Todo esto lo digo con toda la responsabilidad, ya que esta situación puede estar alimentando una crisis mucho más grave, el machismo que se radicaliza. ¿Cuántos hombres están creciendo sin leer una sola historia que los saque de sí mismos? ¿Cuántos nunca han imaginado lo que es ser otro, vivir otro contexto, sentir distinto? Si no hay ficción, no hay empatía. Si no hay empatía, hay violencia y si a eso le sumamos discursos extremos como los de Andrew Tate, el Temach o similares, que minimizan lo “leído” frente a lo “vivido”, el cóctel está servido.
Leer no deber ser un lujo o un gusto, más bien es un acto profundamente humano. Es imaginar para no repetir, es sentir para no destruir. Es, también, un espacio para reinventar lo que significa ser hombre hoy.
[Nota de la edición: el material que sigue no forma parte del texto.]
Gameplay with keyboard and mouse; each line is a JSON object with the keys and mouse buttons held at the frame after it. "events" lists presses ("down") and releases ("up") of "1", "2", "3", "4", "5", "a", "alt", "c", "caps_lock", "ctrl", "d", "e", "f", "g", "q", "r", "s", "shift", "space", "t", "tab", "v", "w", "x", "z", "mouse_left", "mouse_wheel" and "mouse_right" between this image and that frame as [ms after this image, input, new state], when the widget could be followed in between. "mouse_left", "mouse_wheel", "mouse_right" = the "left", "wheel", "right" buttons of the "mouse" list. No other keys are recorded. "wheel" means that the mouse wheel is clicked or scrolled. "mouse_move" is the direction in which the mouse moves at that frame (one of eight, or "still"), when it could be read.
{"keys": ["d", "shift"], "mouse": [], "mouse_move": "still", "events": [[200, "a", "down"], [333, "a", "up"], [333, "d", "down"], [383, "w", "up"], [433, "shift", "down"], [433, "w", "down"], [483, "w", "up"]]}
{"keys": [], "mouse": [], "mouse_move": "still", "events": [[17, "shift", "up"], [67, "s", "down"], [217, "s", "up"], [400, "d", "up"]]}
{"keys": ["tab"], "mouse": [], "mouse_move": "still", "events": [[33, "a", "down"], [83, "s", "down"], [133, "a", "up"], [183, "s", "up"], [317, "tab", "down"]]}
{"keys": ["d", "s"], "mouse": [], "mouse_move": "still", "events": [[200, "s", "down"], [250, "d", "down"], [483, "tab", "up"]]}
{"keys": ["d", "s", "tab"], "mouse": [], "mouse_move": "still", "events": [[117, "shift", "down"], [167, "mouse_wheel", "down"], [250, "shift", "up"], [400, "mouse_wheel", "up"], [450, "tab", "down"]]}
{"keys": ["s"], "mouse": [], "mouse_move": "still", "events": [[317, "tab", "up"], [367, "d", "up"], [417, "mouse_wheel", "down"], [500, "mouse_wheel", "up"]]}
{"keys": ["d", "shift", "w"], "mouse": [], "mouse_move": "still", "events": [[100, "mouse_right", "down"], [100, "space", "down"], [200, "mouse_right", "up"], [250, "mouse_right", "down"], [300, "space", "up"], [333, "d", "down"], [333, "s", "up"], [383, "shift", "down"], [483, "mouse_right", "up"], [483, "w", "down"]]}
Porque llorar con una novela, conmoverse con un personaje, engancharse con una historia que no te “sirve para nada” quizás es justo lo que más necesitamos.
También necesitamos a más hombres leyendo ficción, si, pero no porque sea una cuota o un deber moral o una tarea como en la escuela, sino porque ahí, en ponerse en los zapatos de otro, puede estar el comienzo de algo distinto, el comienzo de la empatía en todas nuestras vidas.
Algo que no se ve en los datos, pero que se nota cuando los hombres también pueden imaginarse otros mundos.